Text excerpt:
Prior literature isn’t unambiguous about the market’s reaction on modified audit report. Fleak and Wilson (1994), Jones (1996) and Menon & Williams (2010) find a negative reaction of the market to the initial issuance of a modified audit opinion. Taffler et. al. (2004) find in their UK based study on the medium long term also a negative reaction, however on the short term the markets seems to be in denial of the bad news incorporated in a modified audit opinion. Herbohn et al. (2007) (Australia based) and Blay and Geiger (2001) don’t find a significant market reaction at all. Raghunandan & Subramanyam (2003) find that a model which incorporates financial statement and market information outperforms the going concern opinion of auditors. After controlling for the aforementioned information the going concern opinion however does have incremental predictive value for bankruptcy. Ogneva and

Subramanyam (2007) oppose the results of Taffler et al (2004) with their US & Australia based research, using factor models or after controlling for momentum, they don’t find negative abnormal returns. This indicates that the market values good news or bad news from a going concern opinion equally. As a reaction to this Kausar et al (2009) did a new study with a US database. They found, in line with Taffler et al (2004), a market anomaly of -14% for initial going concern opinions. They argued that the different results of Ogneva and Subramanyam were due to issues of the research model used by O&S. Possible explanation given by Kauser et. al., for the market underreacting to GC announcements is that high trading costs result in arbitrageurs lacking incentives to exploit this first-time GC-firm mispricing

anomaly, thereby preventing such information from being fully impounded into stock prices on a timely basis

Holder-Webb & Wilkins (2000) and Tan (2002) show that the Going Concern opinion reduces the bankruptcy surprise by the market, however it must be noted that Tan found that only the surprise was reduced for entities with no other sources that were more timely with communicating the financial distress.

Records supplied:
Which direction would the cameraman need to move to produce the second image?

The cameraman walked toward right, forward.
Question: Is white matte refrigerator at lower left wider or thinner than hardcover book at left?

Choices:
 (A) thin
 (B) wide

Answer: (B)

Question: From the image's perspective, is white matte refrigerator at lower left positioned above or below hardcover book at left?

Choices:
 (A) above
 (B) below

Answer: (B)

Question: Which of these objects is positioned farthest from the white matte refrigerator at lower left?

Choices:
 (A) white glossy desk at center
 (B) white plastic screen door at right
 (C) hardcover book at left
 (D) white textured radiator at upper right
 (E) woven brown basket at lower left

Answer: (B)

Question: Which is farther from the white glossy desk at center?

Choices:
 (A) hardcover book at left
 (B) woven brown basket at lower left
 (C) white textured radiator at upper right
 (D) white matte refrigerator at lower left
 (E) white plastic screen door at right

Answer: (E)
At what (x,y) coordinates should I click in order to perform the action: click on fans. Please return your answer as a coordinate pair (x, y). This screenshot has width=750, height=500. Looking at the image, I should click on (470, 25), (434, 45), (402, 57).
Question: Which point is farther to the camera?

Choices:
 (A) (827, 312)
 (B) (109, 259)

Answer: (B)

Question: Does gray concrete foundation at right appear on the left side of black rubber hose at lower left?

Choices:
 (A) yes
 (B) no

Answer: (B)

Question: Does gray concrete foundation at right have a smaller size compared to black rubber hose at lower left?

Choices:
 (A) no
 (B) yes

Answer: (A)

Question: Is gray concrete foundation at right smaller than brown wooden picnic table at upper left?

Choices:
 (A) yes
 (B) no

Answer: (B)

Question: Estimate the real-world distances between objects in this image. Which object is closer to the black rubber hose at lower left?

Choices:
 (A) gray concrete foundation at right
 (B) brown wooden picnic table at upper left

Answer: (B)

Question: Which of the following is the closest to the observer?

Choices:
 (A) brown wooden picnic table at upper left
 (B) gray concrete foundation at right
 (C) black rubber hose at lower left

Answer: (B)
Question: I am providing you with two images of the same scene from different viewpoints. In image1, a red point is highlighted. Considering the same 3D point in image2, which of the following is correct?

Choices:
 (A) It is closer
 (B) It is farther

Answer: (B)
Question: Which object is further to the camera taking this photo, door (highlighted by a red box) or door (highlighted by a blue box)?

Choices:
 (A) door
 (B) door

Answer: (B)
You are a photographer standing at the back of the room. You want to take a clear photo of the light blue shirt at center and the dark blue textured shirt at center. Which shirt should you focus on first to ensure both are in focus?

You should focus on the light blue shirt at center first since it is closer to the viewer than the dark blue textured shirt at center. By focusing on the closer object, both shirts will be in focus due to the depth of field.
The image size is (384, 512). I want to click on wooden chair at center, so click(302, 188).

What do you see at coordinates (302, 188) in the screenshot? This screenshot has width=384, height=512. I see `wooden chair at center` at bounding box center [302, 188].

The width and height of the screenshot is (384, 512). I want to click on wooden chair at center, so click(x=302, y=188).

Parts of the exercise:
a – In the audit opinion excerpt above, what market anomaly did Kausar et al. (2009) find for initial going concern opinions?
b – Transcribe the audit opinion excerpt above between "anomaly, thereby preventing" and "the financial distress.", inclusive.
c – What explanation does the audit opinion excerpt give for the market underreacting to first-time going concern announcements?

Replies:
a – A market anomaly of -14%.

b –
anomaly, thereby preventing such information from being fully impounded into stock prices on a timely basis

Holder-Webb & Wilkins (2000) and Tan (2002) show that the Going Concern opinion reduces the bankruptcy surprise by the market, however it must be noted that Tan found that only the surprise was reduced for entities with no other sources that were more timely with communicating the financial distress.

c – High trading costs leave arbitrageurs without incentives to exploit the mispricing of firms receiving a first-time going concern opinion. As a result, the information is not fully impounded into stock prices on a timely basis.